The biggest storyline in the offseason was the acquisition of Revis days after Talib signed with Denver. Talib was a critical piece of the Patriots’ defense for one-and-a-half seasons, but it can be argued that the Pats upgraded at the position with Revis. Despite still recovering from a torn ACL early in 2013, Revis started all 16 games with the Bucs and reached his fifth Pro Bowl. Revis, only 29, is one of the best corners in the game and should give coach Bill Belichick the same options Talib did in terms of taking away an opponent’s top receiver.
The Patriots also signed Seahawks cornerback Brandon Browner, who will miss the first four games due to a drug suspension. Browner is a physical corner who will be a candidate to start opposite Revis or even possibly slide over to play some safety. The added depth will only help a back line that ranked ninth in opposing QB rating in 2013.

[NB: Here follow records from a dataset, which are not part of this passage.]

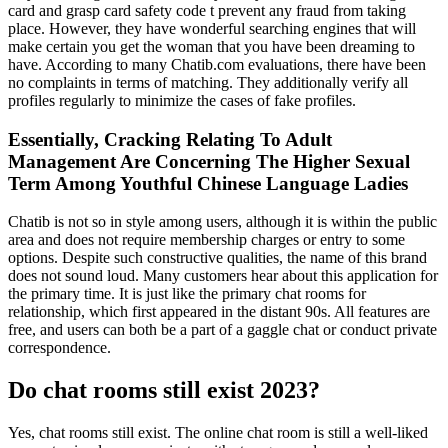
card and grasp card safety code t prevent any fraud from taking
place. However, they have wonderful searching engines that will
make certain you get the woman that you have been dreaming to
have. According to many Chatib.com evaluations, there have been
no complaints in terms of matching. They additionally verify all
profiles regularly to minimize the cases of fake profiles.
Essentially, Cracking Relating To Adult
Management Are Concerning The Higher Sexual
Term Among Youthful Chinese Language Ladies
Chatib is not so in style among users, although it is within the public
area and does not require membership charges or entry to some
options. Despite such constructive qualities, the name of this brand
does not sound loud. Many customers hear about this application for
the primary time. It is just like the primary chat rooms for
relationship, which first appeared in the distant 90s. All features are
free, and users can both be a part of a gaggle chat or conduct private
correspondence.
Do chat rooms still exist 2023?
Yes, chat rooms still exist. The online chat room is still a well-liked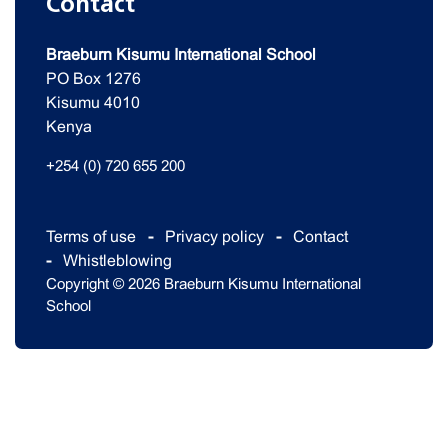
Contact
Braeburn Kisumu International School
PO Box 1276
Kisumu 4010
Kenya
+254 (0) 720 655 200
Terms of use
Privacy policy
Contact
Whistleblowing
Copyright © 2026 Braeburn Kisumu International
School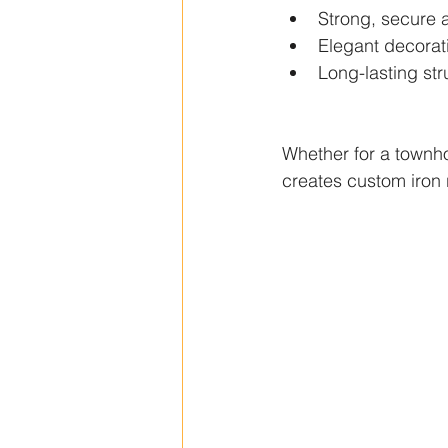
Strong, secure 
Elegant decorati
Long-lasting stru
Whether for a townho
creates custom iron r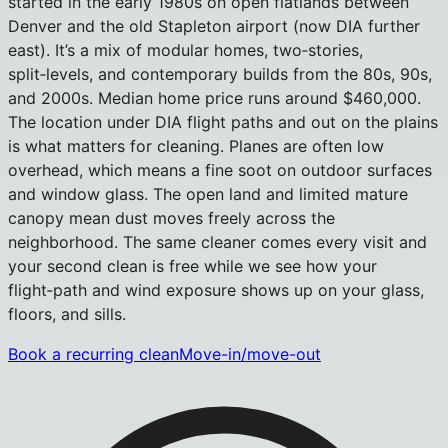
started in the early 1980s on open flatlands between
Denver and the old Stapleton airport (now DIA further
east). It’s a mix of modular homes, two‑stories,
split‑levels, and contemporary builds from the 80s, 90s,
and 2000s. Median home price runs around $460,000.
The location under DIA flight paths and out on the plains
is what matters for cleaning. Planes are often low
overhead, which means a fine soot on outdoor surfaces
and window glass. The open land and limited mature
canopy mean dust moves freely across the
neighborhood. The same cleaner comes every visit and
your second clean is free while we see how your
flight‑path and wind exposure shows up on your glass,
floors, and sills.
Book a recurring clean
Move-in/move-out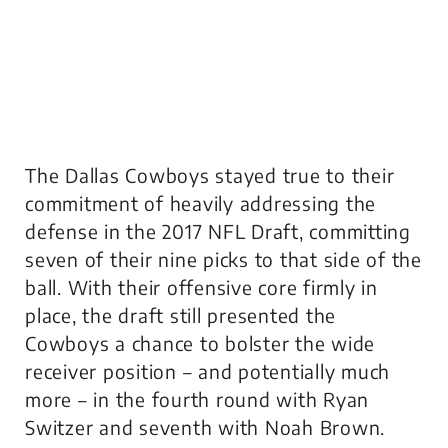
The Dallas Cowboys stayed true to their
commitment of heavily addressing the
defense in the 2017 NFL Draft, committing
seven of their nine picks to that side of the
ball. With their offensive core firmly in
place, the draft still presented the
Cowboys a chance to bolster the wide
receiver position – and potentially much
more – in the fourth round with Ryan
Switzer and seventh with Noah Brown.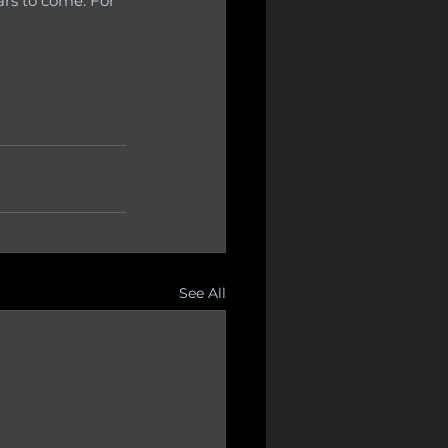
rs to come. For 
See All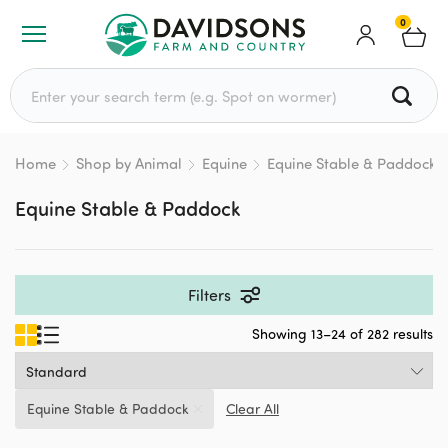
0
Search for:
Home
Shop by Animal
Equine
Equine Stable & Paddock
Equine Stable & Paddock
Filters
Showing 13–24 of 282 results
Equine Stable & Paddock
Clear All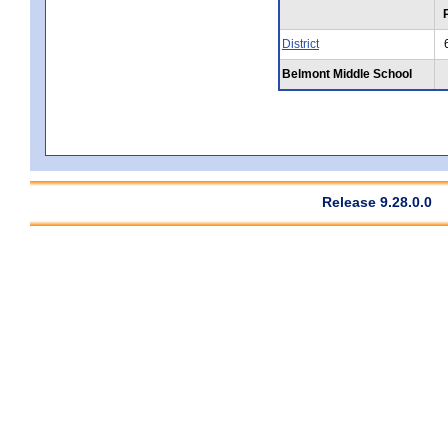
District
Belmont Middle School
Release 9.28.0.0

The front seven will welcome back two cornerstones in Mayo (linebacker) and Wilfork (defensive tackle). Mayo missed the final 12 games (including playoffs) with a torn pectoral muscle, while Wilfork missed the final 14 after tearing his Achilles. Both should be 100 percent, though at age 32, there is concern whether Wilfork will be able to regain the form that earned him Pro Bowl invites from 2009-12. The Pats spent their first-round draft pick on interior lineman Dominique Easley, who missed most of his final year at Florida with a torn ACL.
Up front, the Patriots traded for former Packer Jerel Worthy during training camp. Green Bay's second-round pick in 2012, the hope is that Worthy can serve as a third rusher to spell Chandler Jones and Rob Ninkovich.

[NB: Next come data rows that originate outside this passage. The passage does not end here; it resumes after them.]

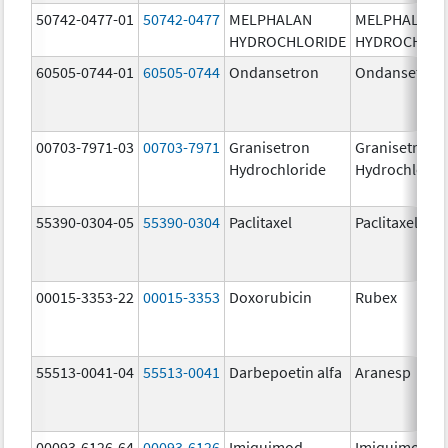
50742-0477-01
50742-0477
MELPHALAN
MELPHALAN
HYDROCHLORIDE
HYDROCHLOR
60505-0744-01
60505-0744
Ondansetron
Ondansetron
00703-7971-03
00703-7971
Granisetron
Granisetron
Hydrochloride
Hydrochlorid
55390-0304-05
55390-0304
Paclitaxel
Paclitaxel
00015-3353-22
00015-3353
Doxorubicin
Rubex
55513-0041-04
55513-0041
Darbepoetin alfa
Aranesp
00093-6126-64
00093-6126
Imiquimod
Imiquimod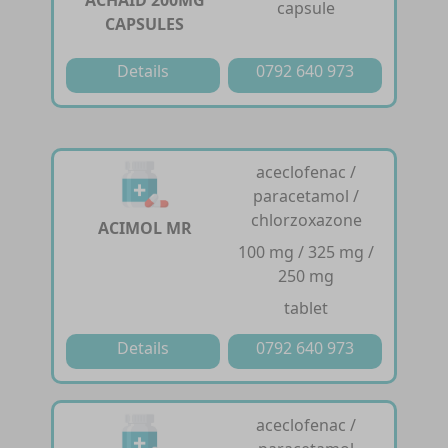
ACHAID 200MG
capsule
CAPSULES
Details
0792 640 973
aceclofenac /
paracetamol /
chlorzoxazone
ACIMOL MR
100 mg / 325 mg /
250 mg
tablet
Details
0792 640 973
aceclofenac /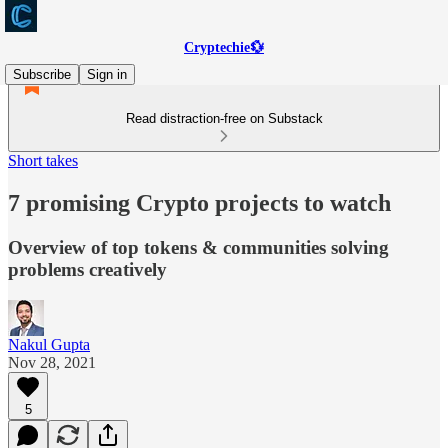
Cryptechie💱
Subscribe
Sign in
Read distraction-free on Substack
Short takes
7 promising Crypto projects to watch
Overview of top tokens & communities solving
problems creatively
Nakul Gupta
Nov 28, 2021
5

Two second-year players will be taking on critical roles on the Patriots defense. Jamie Collins could potentially be a three-down linebacker after coming on strong toward the end of his rookie season. Collins was brought along slowly last year, but his athleticism really showed in the playoff win over the Colts when he had six tackles, a sack and an interception. Collins, Mayo and Dont’a Hightower will form a top-flight linebacking corps.

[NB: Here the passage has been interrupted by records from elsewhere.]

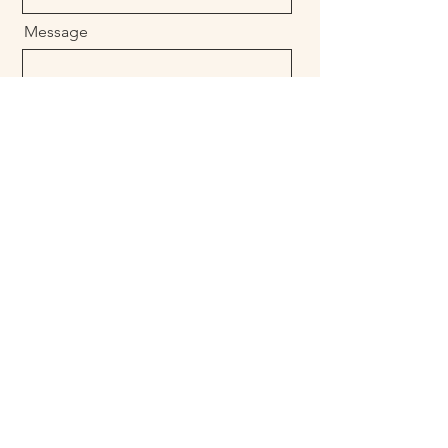
Message
Send
Позвоните нам
+1 (760) 521-7265
Rubenmaldonado@luxurylivingtulumresort.c
om
reservations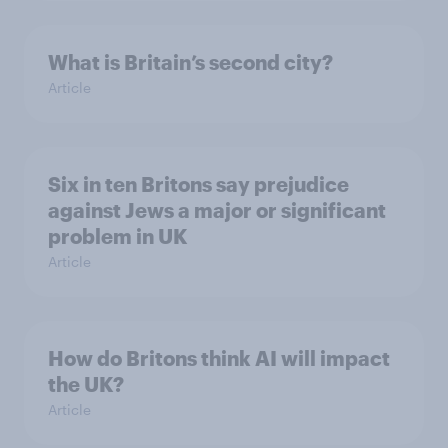
What is Britain’s second city?
Article
Six in ten Britons say prejudice
against Jews a major or significant
problem in UK
Article
How do Britons think AI will impact
the UK?
Article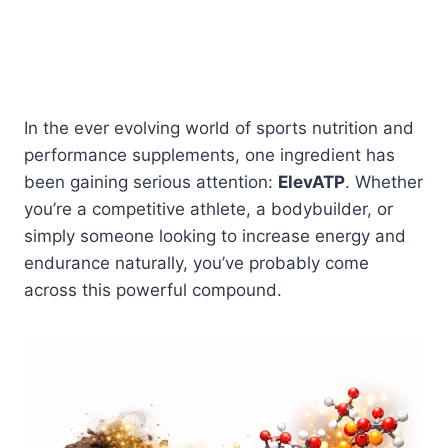
In the ever evolving world of sports nutrition and
performance supplements, one ingredient has
been gaining serious attention:
ElevATP
. Whether
you’re a competitive athlete, a bodybuilder, or
simply someone looking to increase energy and
endurance naturally, you’ve probably come
across this powerful compound.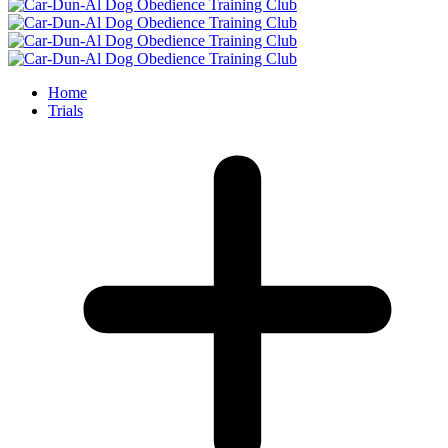
Home
Trials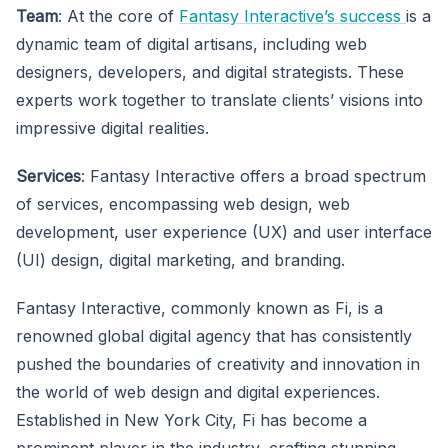
Team
: At the core of
Fantasy Interactive’s success
is a
dynamic team of digital artisans, including web
designers, developers, and digital strategists. These
experts work together to translate clients’ visions into
impressive digital realities.
Services
: Fantasy Interactive offers a broad spectrum
of services, encompassing web design, web
development, user experience (UX) and user interface
(UI) design, digital marketing, and branding.
Fantasy Interactive, commonly known as Fi, is a
renowned global digital agency that has consistently
pushed the boundaries of creativity and innovation in
the world of web design and digital experiences.
Established in New York City, Fi has become a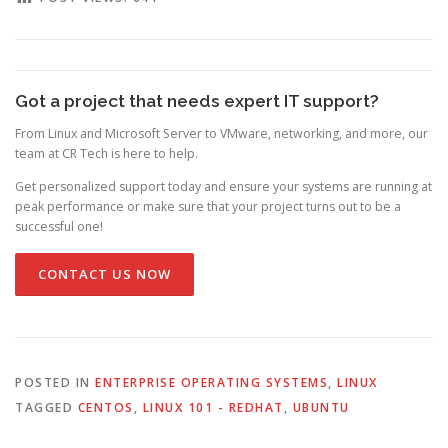
Got a project that needs expert IT support?
From Linux and Microsoft Server to VMware, networking, and more, our
team at CR Tech is here to help.
Get personalized support today and ensure your systems are running at
peak performance or make sure that your project turns out to be a
successful one!
CONTACT US NOW
POSTED IN
ENTERPRISE OPERATING SYSTEMS
,
LINUX
TAGGED
CENTOS
,
LINUX 101 - REDHAT
,
UBUNTU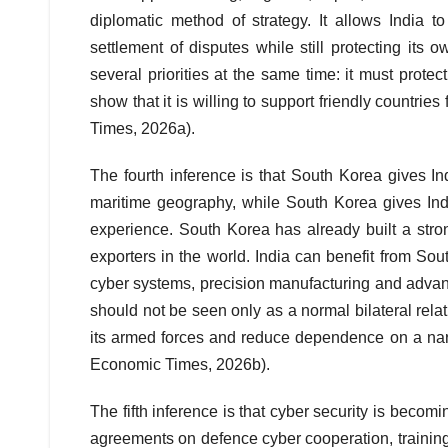
diplomatic method of strategy. It allows India t
settlement of disputes while still protecting its
several priorities at the same time: it must prote
show that it is willing to support friendly countr
Times, 2026a).
The fourth inference is that South Korea gives In
maritime geography, while South Korea gives In
experience. South Korea has already built a stro
exporters in the world. India can benefit from South
cyber systems, precision manufacturing and advanc
should not be seen only as a normal bilateral relati
its armed forces and reduce dependence on a narr
Economic Times, 2026b).
The fifth inference is that cyber security is becom
agreements on defence cyber cooperation, traini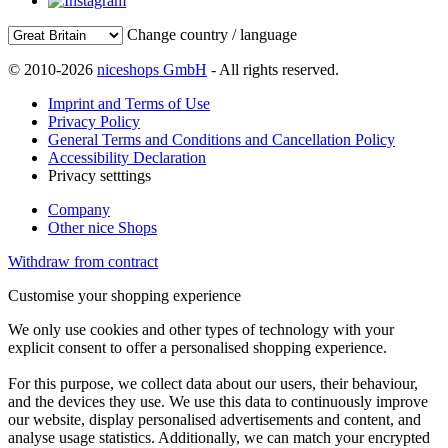
Change country / language
© 2010-2026
niceshops GmbH
- All rights reserved.
Imprint and Terms of Use
Privacy Policy
General Terms and Conditions and Cancellation Policy
Accessibility Declaration
Privacy setttings
Company
Other nice Shops
Withdraw from contract
Customise your shopping experience
We only use cookies and other types of technology with your
explicit consent to offer a personalised shopping experience.
For this purpose, we collect data about our users, their behaviour,
and the devices they use. We use this data to continuously improve
our website, display personalised advertisements and content, and
analyse usage statistics. Additionally, we can match your encrypted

At strong safety, Duron Harmon is slated to replace Steve Gregory. Harmon backed up Gregory in 2013 and saw starter’s minutes during a three-game stretch in which there was no noticeable drop-off. With Devin McCourty at the other safety and Revis and Alfonzo Dennard or Browner at the corners, Harmon’s contributions could mean the difference between an elite secondary and an above-average secondary.
Stephen Gostkowski connected on a career-best 93 percent of his field goals in 2013 and led the league with 38 successful attempts. He is 19-of-21 in playoff games. Second-year punter Ryan Allen had a nondescript rookie season (16th in net punting, 10th in balls inside the 20). Edelman is the NFL’s active leader in yards per punt return (12.3) and has averaged over 10 yards per return in all five seasons in the league. Josh Boyce is the leading candidate to return kickoffs.
Have the Patriots improved enough to pass the Broncos and represent the AFC in the Super Bowl? With the return of Mayo and Wilfork, plus the additions of Revis and Browner, the defense looks much improved. As far as the offense goes, Gronkowski’s health will be a big factor, as well as Ridley’s ability to hold on to the ball. The Patriots will not be as explosive as they were in the Randy Moss/Welker days, but with Brady at the helm, you can count on a top-10 offense. With Brady signed through 2017, the expectation is that the Brady/Belichick era has four years remaining. Pressure is mounting to win that fourth Super Bowl trophy and first since 2004. The regular-season success of the past decade has been remarkable, but disappointing finishes in the playoffs have taken some shine off this run.